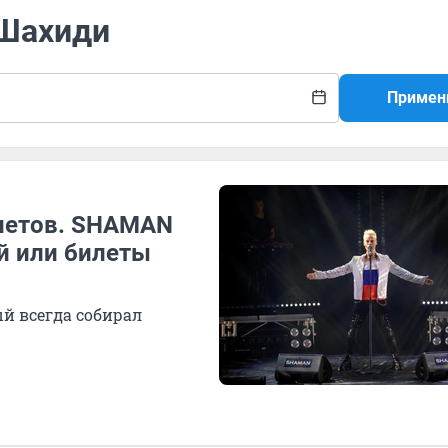
 Шахиди
Примен
илетов. SHAMAN
й или билеты
ый всегда собирал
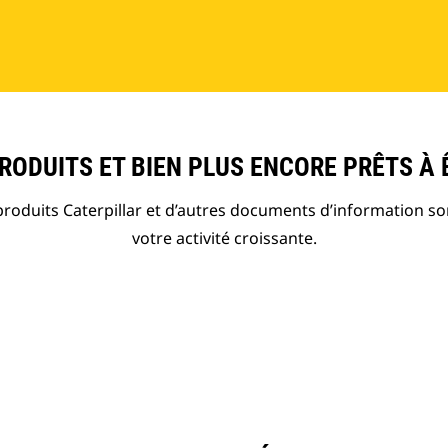
ODUITS ET BIEN PLUS ENCORE PRÊTS À 
roduits Caterpillar et d’autres documents d’information so
votre activité croissante.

=====

*PROMPT*. All records above are to be repeated exactly, with the images left out.

*SOLUTION TO THIS PROBLEM*.
 Шахиди
Примен
илетов. SHAMAN
й или билеты
ый всегда собирал
ODUITS ET BIEN PLUS ENCORE PRÊTS À 
roduits Caterpillar et d’autres documents d’information so
votre activité croissante.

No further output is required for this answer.